There is also an SNIA workgroup looking into computational storage.
The CSD processor has to be purpose-built and New said: “RISC-V gives Western Digital more flexibility in doing this. You can target specific computational problem types.”
For example you might combine RISC-V cores with ASICs and develop orchestrating software. In New’s view: “You need to optimise for a particular use case.”
We note that Arm processors have to use IP licensed from Arm, whereas RISC-V is open source and free of such restrictions.
New mentioned four challenges he thinks stand in the way of broader CSD adoption:
- How do you pass context to the device?
- A file system: how is implemented on the device?
- How can a key be passed to the device to enable it to decrypt already-encrypted data?
- How can it cope with data striped across multiple drives?
We would add the challenge of programming the device. Does it run firmware? Does it have an OS? How is application code developed, compiled or assembled, and loaded onto the device?
New is confident CSD will be adopted: “We believe it will happen but it will take some time for the use cases to be narrowed down and standards to be set.”
It seems to us at Blocks & Files that a use case justifying CSD development and deployment will have to involve tens of thousands of drives, if not more. Without that, CSDs will never progress beyond being highly customised products sold in low numbers into small application niches.

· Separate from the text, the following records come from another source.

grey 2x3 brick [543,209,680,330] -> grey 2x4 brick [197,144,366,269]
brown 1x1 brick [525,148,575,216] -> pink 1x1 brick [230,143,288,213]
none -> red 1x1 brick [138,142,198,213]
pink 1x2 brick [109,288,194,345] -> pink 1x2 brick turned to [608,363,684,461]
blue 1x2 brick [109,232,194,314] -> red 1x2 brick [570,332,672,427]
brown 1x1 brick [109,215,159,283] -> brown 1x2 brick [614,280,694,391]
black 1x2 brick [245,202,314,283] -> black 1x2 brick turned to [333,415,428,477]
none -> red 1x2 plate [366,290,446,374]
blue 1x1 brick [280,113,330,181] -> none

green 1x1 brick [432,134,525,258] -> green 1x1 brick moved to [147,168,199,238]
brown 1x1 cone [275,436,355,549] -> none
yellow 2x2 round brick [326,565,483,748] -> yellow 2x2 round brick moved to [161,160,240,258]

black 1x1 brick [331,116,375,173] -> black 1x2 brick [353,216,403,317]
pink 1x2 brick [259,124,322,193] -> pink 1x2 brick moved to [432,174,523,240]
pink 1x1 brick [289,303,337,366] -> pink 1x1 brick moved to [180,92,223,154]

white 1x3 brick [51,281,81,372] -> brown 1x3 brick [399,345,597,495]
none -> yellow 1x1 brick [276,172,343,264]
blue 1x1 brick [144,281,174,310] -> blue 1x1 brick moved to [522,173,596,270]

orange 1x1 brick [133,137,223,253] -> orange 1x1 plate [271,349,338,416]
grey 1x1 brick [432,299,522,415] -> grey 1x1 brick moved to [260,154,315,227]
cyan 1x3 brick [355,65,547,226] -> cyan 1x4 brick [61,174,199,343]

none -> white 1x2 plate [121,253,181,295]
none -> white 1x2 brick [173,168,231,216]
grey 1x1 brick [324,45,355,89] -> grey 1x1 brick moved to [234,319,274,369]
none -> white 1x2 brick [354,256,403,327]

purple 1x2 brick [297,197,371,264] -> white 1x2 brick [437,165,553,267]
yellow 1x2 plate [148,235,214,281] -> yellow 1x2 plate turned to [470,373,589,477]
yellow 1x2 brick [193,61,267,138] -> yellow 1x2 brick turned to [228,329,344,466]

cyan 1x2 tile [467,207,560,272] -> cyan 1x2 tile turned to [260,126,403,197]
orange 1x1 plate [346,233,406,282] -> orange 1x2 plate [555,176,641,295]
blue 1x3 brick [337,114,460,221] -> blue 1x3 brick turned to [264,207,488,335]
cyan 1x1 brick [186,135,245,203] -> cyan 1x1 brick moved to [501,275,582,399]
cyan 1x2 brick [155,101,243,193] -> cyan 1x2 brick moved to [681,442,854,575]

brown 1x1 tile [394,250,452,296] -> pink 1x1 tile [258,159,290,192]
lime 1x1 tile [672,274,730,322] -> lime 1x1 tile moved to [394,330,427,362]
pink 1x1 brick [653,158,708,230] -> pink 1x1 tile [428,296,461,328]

This use case will involve, say, hundreds of thousands of files or records needing to be processed in pretty much the same way. Instead of a host CPU processing one million records read in from storage, which takes 2 minutes, you would have 1,000 CSDs each processing 1,000 records. The latter would complete in 20 seconds – because there is no data movement. Each CSD tells the host server that it has completed its work and then the host CPU can kick off the next stage of the workflow. It’s this kind of calculation that could drive CSD adoption – if such use cases exist in the real world. Perhaps the Internet of Things sector will help generate them.
If they did, Western Digital could sell tens of thousands of computational storage SSDs. We think it would want to sell hundreds of thousands. B&F does not think that WD will build its own RISC-V-powered CSDs and hope the customers will come. It will surely want to see solid signs of sustained customer adoption of CSDs and an ecosystem of CSD developers before it will start building its own branded CSDs for sale through such an ecosystem.
We are all, like WD, watching the CSD startups to see if they gain traction. They can take most of the “build it and they will come” approach and pain, with WD and pals stepping in after that traction has been demonstrated.